Friction (pad/shoe) brakes are often rotating devices with a stationary pad and a rotating wear surface. Common configurations include shoes that contract to rub on the outside of a rotating drum, such as a band brake; a rotating drum with shoes that expand to rub the inside of a drum, commonly called a "drum brake", although other drum configurations are possible; and pads that pinch a rotating disc, commonly called a "disc brake". Other brake configurations are used, but less often. For example, PCC trolley brakes include a flat shoe which is clamped to the rail with an electromagnet; the Murphy brake pinches a rotating drum, and the Ausco Lambert disc brake uses a hollow disc (two parallel discs with a structural bridge) with shoes that sit between the disc surfaces and expand laterally.
Pumping brakes are often used where a pump is already part of the machinery. For example, an internal-combustion piston motor can have the fuel supply stopped, and then internal pumping losses of the engine create some braking. Some engines use a valve override called a Jake brake to greatly increase pumping losses. Pumping brakes can dump energy as heat, or can be regenerative brakes that recharge a pressure resivoir called an hydraulic accumulator.
Electromagnetic brakes are likewise often used where an electric motor is already part of the machinery. For example, many hybrid gasoline/electric vehicles use the electric motor as a generator to charge electric batteries and also as a regenerative brake. Some diesel/electric railroad locomotives use the electric motors to generate electricity which is then sent to a resistor bank and dumped as heat. Some vehicles, such as some transit buses, do not already have an electric motor but use a secondary "retarder" brake that is effectively a generator with an internal short-circuit.

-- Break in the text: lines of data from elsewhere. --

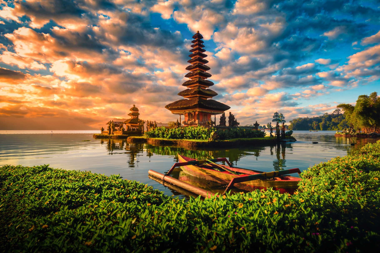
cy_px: 120
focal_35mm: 20
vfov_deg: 61.9
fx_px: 211
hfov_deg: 83.9
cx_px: 197
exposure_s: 1/400
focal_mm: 19
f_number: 8
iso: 100
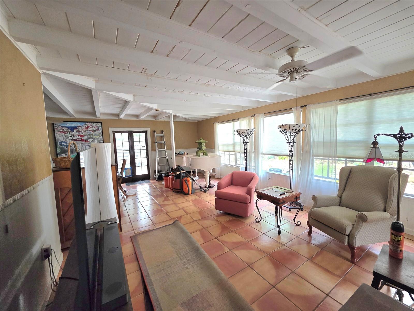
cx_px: 207
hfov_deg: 106.2
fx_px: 155
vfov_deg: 89.9
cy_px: 156
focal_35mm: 13
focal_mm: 2.2
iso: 500
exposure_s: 1/370
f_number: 1.9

Brakes are often described according to several characteristics including:
Most modern vehicles are equipped with a brake boost system that greatly increases the force applied to the vehicle's brakes by its operator.[1] This additional force is supplied by the vacuum generated by the running engine, but this force is greatly reduced when the engine is running at full throttle and the available vacuum is diminished.
Because of this, reports of unintended acceleration are often accompanied by complaints of failed or weakened brakes, as the high-revving engine is unable to provide enough vacuum to power the brake booster. This problem is exacerbated in vehicles equipped with automatic transmissions as the vehicle will automatically downshift upon application of the brakes, thereby further elevating engine RPM and reducing available braking power while increasing the engine's effective torque.
Although ideally a brake would convert all the kinetic energy into heat, in practice a significant amount may be converted into acoustic energy instead, contributing to noise pollution.
For road vehicles, the noise produced varies significantly with tire construction, road surface, and the magnitude of the deceleration.[2] Noise can be caused by different things. These are signs that there may be issues with brakes wearing out. [3]
A significant amount of energy is always lost while braking, even with regenerative braking which is not perfectly efficient. Therefore a good metric of efficient energy use while driving is to note how much one is braking. If the majority of deceleration is from unavoidable friction instead of braking, one is squeezing out most of the service from the vehicle. Minimizing brake use is one of the fuel economy-maximizing behaviors.